I don't want to jack this thread, but don't be so quick to dismiss freestyle riding, OP. I didn't think I was interested in it at first either. Now that I've got a reliable grab dialed in and can catch some nice air, I'm liking it a lot more. Feels good, man. I don't have any advice for trees though. I'm just starting into the glades myself, and loving it.


----------



## Mysticfalcon (Nov 27, 2007)

Ive got a pretty good amount of experience in VT trees and I only like my stiff board when its really tracked out. Then things get fast and the extra stopping power is nice. When things are a little softer the smaller and softer is nice and even if it is deep my Rockered noodle works good but the Rocker is the key. Trees here are Tight tight tight. Its pretty rare that even the good fast boarders can really open things up in the trees. I remember at the east coast meet last year hearing Mooz say that he loved his skate banana in the trees. Kind of suppressed me till I took something similar in myself.


----------



## baldylox (Dec 27, 2007)

When the steep trees start to get rutted out you will find yourself at a serious disadvantage with a softer board. I would stick with it a bit more on the 155. It just takes some practice to get used to it. I'm 180lbs currently and I have no problems taking a 163 in the trees.


----------



## thugit (Sep 29, 2009)

play some cube runner on an iphone/ipod touch.
that should help with picking lines for tree runs.


----------



## Guest (Feb 17, 2010)

I'm pretty much a beast at cube runner


----------



## Guest (Feb 18, 2010)

*Safety in the trees*

Coming from an experienced tree runner who is not too arrogant to say he has done some dangerous and stupid stuff in the trees, I like the helmet idea. 

I can't tell you how many times I have nearly seriously injured/ killed myself when I didn't see the rock, got bounced weird on a turn, or hit a downed tree or stump covered by snow. 

I'd knock on wood right now if it didn't seem so oddly inappropriate for this discussion.


----------



## The_Guchi (Nov 1, 2009)

most of my skier friends cant keep up in the pow/trees but they are faster than me on the groomed


----------



## Tarzanman (Dec 20, 2008)

I did my first REAL tree runs on my trip 2 weeks ago at Vail. I'd been in some short stuff before, but I came down the entire side of a slope going through some fairly wide, fairly woodsy territory. I quickly lost my entire group (slowpokes!)... and it was slow going at some spots. At one point, Smokey the Bear came out of his log cabin and asked me if I was lost (j/k)

You can usually see the spots where skiers and boarders have chosen their turns/lines. Hop-turns are helpful (and will help you have better board control in general), but if you get too good at being smooth around the tree trunks then you will soon run into another problem.... how to deal with your new-found speed!

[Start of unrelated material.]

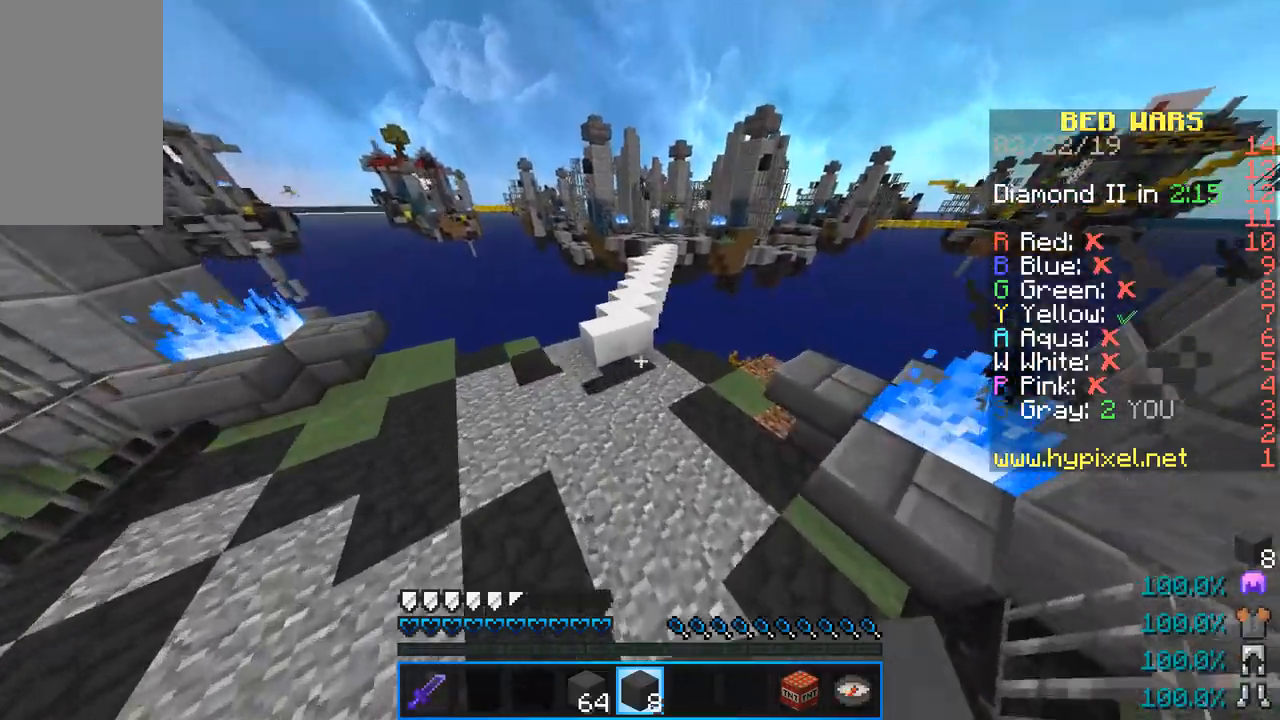
{"keys": ["a", "w"], "mouse": [], "events": [[17, "space", "up"], [367, "a", "down"]]}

I think this is what other posters are talking about when they say that you have to pick different lines than skiers. They have two edges to engage for controlling velocity...you'll have to find a good middle ground between staying mobile and not going so fast that you can't make your required turns. I am still not good at riding through the forest, but that is because I haven't found that happy medium yet.


----------



## Slinky (Nov 11, 2009)

george george, george of the jungle...watch out for that treeee!!! 


haha...love the glades...i usually pick a line, carve it a bit, stop, pick another line...i never try to bomb a whole tree run.


----------